(UPDATED COVERAGE, 4:15 p.m.) House passage of a food safety bill is “bittersweet,” according to a top official at the United Fresh Produce Association. Produce Marketing Association and Western Growers officials also characterized passage as a mixed bag.

The Senate version of the Food Safety Modernization Act was approved on a 212-206 vote in the House Dec. 8. The Senate must now reapprove it after first approving it, by a 73-25 vote, Nov. 30.

President Barack Obama has said he will sign the bill into law. Congress adjourns for the holidays Dec. 17.

In a statement, Robert Guenther, Washington, D.C.-based United Fresh’s senior vice president of public policy, praised some features of the bill but strongly criticized a provision, known as the Tester amendment, which exempts some small producers and processors from new food safety standards.

“The statutory enactment of nonscience-based exemptions would limit FDA’s ability to assure consumers that all foods they purchase, whether at grocery stores, restaurants, farm markets, or elsewhere, have met the same food safety standards,” Guenther said. “Food safety must be a universal commitment.”

Kathy Means, vice president of government relations and public relations for Newark, Del.-based PMA, said many small growers don’t want the exemptions because they’re worried they will be bad for business. PMA will do what it can, she said, to convince others of that possibility.

“We don’t want our smaller members shut out of the market,” she said.

Irvine, Calif.-based Western Growers also criticized the bill because of the Tester amendment.

“It’s unacceptable to us and not good public policy,” said Jim Bryan, the association’s policy liaison for federal government affairs.

The bill, which was attached to a larger federal spending bill, may not have passed the House on its own, Bryan said.

Guenther, Means and other industry officials had urged House leaders to seek a conference committee with the Senate to remove the Tester amendment and resolve procedural problems with the bill.

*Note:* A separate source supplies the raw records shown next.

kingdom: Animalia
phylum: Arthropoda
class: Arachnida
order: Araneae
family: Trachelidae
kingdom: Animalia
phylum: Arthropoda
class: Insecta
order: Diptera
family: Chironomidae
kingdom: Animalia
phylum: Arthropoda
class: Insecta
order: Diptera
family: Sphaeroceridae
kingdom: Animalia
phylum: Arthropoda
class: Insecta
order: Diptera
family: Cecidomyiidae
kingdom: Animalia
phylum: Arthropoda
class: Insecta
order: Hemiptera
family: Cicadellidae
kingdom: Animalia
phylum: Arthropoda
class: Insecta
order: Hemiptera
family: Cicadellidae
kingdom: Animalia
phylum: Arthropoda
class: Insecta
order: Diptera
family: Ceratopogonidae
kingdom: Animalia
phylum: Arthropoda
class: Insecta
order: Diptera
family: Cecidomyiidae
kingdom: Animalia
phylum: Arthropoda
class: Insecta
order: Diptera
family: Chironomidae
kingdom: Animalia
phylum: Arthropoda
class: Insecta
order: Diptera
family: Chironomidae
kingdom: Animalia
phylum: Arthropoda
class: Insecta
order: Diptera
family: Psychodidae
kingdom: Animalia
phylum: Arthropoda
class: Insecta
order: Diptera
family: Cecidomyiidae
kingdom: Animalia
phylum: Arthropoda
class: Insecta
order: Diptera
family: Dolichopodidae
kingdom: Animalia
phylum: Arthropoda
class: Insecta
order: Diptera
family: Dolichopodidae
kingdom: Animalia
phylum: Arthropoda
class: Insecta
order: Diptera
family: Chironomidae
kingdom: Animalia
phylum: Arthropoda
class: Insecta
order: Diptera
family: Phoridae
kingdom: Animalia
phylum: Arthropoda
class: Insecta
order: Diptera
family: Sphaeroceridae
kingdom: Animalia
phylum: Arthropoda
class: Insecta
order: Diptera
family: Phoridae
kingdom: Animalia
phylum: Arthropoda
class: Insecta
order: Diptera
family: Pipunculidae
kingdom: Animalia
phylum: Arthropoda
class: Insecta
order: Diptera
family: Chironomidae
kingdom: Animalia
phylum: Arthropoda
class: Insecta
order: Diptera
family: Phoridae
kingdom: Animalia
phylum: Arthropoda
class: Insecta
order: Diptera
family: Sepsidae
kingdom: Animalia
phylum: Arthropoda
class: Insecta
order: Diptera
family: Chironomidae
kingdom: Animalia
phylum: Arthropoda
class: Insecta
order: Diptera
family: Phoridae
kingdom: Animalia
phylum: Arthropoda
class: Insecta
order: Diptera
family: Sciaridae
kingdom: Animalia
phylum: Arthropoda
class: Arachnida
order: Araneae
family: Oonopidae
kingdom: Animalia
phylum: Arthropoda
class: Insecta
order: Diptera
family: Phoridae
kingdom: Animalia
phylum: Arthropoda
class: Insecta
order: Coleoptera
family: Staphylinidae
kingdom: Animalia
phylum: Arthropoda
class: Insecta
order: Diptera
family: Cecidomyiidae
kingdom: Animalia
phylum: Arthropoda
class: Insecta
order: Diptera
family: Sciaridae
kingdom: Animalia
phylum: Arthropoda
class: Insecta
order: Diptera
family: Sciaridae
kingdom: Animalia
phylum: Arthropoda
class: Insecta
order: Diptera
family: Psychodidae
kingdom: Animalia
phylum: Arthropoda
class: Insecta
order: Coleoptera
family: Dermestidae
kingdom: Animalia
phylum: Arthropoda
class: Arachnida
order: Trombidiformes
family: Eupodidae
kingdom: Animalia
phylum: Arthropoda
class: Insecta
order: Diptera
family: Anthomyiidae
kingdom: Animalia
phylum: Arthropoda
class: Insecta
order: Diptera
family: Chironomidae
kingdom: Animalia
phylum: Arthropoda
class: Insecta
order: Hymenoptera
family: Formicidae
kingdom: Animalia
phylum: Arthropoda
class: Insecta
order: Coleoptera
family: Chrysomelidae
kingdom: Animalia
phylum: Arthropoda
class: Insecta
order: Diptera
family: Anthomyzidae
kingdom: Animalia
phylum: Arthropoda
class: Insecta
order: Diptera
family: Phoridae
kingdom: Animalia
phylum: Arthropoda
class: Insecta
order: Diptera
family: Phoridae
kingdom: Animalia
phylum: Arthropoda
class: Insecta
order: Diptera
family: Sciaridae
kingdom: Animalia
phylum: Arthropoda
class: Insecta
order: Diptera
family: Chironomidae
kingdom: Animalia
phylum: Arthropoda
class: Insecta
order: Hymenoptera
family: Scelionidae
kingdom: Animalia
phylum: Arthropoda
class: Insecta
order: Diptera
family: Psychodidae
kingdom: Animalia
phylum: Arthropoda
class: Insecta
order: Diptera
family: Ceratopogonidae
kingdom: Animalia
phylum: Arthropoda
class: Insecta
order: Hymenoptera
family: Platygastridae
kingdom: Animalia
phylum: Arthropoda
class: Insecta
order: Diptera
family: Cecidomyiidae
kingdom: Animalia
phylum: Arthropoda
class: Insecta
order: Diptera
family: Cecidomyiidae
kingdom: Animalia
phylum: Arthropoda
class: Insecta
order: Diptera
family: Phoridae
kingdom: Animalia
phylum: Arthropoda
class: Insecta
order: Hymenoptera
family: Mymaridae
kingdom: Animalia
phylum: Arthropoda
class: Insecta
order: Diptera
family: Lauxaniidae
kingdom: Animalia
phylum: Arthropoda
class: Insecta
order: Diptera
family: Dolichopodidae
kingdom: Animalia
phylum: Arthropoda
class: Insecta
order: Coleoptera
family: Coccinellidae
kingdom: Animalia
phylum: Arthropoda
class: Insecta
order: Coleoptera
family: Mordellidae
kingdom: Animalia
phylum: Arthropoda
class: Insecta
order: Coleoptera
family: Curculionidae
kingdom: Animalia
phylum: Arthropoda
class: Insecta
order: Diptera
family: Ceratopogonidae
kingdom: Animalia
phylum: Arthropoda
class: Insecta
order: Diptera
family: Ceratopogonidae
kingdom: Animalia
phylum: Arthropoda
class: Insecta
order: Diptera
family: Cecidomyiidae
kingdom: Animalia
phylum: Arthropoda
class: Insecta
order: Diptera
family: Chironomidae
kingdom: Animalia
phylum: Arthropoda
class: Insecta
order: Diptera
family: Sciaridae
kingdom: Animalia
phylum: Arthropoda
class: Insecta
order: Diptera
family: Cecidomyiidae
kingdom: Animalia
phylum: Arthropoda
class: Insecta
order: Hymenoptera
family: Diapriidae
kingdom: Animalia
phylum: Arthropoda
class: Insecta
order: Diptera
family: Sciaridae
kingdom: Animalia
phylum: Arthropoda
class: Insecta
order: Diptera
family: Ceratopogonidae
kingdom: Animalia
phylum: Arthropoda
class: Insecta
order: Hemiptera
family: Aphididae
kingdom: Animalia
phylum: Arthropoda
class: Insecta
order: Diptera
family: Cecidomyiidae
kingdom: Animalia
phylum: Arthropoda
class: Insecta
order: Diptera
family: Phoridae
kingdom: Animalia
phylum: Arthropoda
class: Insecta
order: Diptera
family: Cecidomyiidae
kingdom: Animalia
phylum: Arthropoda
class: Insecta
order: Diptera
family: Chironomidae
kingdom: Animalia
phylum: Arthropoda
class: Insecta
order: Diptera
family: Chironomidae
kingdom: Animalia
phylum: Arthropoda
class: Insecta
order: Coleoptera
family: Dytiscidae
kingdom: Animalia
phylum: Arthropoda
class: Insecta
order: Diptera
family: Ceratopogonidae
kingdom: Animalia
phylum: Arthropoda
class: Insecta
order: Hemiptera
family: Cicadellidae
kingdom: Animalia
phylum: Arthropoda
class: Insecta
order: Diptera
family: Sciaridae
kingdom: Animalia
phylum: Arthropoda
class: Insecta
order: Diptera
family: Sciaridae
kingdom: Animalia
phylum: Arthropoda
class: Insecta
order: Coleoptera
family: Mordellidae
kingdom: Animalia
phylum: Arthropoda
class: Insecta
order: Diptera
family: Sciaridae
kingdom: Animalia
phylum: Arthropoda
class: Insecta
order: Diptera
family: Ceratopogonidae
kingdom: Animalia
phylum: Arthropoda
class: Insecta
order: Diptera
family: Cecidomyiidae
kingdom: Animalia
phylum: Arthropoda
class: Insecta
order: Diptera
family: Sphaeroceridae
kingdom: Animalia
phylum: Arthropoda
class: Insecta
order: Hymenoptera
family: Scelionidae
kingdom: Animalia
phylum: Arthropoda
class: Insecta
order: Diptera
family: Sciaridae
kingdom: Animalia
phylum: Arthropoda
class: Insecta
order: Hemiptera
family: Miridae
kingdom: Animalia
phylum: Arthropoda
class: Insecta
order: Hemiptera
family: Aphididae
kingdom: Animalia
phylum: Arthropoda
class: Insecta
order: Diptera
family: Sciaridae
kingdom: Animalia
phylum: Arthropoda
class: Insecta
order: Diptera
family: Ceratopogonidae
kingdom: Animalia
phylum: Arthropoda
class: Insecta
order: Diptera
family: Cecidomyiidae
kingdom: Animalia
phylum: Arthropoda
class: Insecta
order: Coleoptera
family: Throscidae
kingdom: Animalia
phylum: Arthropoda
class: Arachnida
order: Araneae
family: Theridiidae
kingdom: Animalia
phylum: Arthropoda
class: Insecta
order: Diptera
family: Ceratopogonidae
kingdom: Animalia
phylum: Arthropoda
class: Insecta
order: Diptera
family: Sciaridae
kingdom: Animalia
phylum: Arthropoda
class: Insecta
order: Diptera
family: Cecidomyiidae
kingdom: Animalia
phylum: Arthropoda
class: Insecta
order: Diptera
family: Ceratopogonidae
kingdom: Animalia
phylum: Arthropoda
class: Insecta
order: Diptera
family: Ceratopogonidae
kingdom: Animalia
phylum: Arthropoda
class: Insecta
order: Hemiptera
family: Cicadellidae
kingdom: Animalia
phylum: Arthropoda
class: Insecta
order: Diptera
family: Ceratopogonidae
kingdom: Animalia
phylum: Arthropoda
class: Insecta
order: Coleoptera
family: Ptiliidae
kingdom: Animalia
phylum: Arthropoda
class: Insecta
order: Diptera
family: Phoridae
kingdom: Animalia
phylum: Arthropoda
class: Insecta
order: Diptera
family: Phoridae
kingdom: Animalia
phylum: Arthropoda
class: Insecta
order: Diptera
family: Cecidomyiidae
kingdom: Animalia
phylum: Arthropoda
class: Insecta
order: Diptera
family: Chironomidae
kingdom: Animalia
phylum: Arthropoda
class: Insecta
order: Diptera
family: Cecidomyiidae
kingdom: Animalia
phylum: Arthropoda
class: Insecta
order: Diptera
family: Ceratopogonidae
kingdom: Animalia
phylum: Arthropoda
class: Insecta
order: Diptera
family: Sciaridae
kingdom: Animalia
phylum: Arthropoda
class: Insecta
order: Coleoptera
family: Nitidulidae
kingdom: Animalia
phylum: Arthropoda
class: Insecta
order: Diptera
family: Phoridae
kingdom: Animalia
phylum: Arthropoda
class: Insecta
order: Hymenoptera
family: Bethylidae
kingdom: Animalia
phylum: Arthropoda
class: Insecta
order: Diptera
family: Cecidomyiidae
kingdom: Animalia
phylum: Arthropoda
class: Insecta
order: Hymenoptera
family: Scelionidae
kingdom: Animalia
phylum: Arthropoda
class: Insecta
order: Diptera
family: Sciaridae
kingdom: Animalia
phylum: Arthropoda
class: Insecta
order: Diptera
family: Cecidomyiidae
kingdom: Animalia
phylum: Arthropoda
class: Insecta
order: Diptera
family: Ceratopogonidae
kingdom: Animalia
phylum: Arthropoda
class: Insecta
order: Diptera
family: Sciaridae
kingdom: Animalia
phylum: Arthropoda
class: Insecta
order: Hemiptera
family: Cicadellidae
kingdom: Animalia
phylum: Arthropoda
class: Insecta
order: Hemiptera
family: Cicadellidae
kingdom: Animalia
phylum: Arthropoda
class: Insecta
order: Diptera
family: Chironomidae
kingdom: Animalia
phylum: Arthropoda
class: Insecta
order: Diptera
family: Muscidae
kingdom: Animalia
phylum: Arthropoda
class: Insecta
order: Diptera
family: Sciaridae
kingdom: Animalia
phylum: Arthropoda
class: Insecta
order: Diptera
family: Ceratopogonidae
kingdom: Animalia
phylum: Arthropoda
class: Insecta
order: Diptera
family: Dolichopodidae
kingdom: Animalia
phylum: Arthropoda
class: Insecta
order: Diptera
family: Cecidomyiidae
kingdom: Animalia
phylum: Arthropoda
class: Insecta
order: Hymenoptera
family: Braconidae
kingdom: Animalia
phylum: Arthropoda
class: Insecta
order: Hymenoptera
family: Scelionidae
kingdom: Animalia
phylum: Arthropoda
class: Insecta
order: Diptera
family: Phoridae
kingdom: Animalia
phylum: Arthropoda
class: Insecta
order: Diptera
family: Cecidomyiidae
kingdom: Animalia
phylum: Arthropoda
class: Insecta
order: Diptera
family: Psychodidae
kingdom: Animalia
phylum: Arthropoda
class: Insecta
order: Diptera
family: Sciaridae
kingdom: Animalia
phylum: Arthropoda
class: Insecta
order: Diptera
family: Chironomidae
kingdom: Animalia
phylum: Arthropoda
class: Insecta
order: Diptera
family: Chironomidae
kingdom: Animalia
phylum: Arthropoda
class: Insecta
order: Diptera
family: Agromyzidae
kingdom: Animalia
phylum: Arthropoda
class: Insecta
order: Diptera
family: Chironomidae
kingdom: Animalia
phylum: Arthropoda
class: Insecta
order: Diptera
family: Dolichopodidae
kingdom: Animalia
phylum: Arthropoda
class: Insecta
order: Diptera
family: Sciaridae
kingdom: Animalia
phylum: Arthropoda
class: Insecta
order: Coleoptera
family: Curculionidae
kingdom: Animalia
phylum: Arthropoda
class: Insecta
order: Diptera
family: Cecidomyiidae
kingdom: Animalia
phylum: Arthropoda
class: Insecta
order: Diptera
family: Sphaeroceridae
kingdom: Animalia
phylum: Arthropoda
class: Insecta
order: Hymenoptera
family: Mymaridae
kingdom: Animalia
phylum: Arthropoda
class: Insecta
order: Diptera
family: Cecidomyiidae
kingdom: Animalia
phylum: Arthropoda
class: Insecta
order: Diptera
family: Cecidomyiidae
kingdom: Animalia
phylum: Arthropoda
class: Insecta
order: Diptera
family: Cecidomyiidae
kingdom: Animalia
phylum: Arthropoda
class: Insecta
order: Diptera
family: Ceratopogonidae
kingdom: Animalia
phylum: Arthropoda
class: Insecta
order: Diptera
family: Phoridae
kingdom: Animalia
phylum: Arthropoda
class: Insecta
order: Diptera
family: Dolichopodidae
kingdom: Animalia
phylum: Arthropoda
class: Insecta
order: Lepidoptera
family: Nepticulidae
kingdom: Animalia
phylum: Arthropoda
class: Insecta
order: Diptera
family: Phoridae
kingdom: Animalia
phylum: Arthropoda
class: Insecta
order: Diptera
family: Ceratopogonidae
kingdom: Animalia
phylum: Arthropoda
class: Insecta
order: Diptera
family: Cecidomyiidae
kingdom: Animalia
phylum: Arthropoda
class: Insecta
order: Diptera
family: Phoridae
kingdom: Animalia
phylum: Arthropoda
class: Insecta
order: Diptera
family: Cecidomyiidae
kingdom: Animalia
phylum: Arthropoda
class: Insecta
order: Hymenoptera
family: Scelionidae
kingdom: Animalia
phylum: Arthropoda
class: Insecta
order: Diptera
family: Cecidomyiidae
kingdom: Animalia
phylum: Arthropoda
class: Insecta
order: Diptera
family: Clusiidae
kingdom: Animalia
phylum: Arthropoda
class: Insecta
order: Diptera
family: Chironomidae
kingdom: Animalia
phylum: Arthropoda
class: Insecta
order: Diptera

Guenther said United Fresh will continue to press Congress for universal standards.

Guenther praised several provisions of the bill, including implementation of preventive controls for production and processing of specific fruits and vegetables when deemed necessary by risk-based, scientific Food and Drug Administration analysis.

Means said she was pleased with the recall authority the bill gives the FDA, and with the bill’s commodity-specific approach to food safety.

“We wouldn’t want people to think we’re unhappy it passed,” Means said. “There’s a lot in it that’s going to move food safety forward. The only thing we opposed were the exemptions related to the Tester amendment.”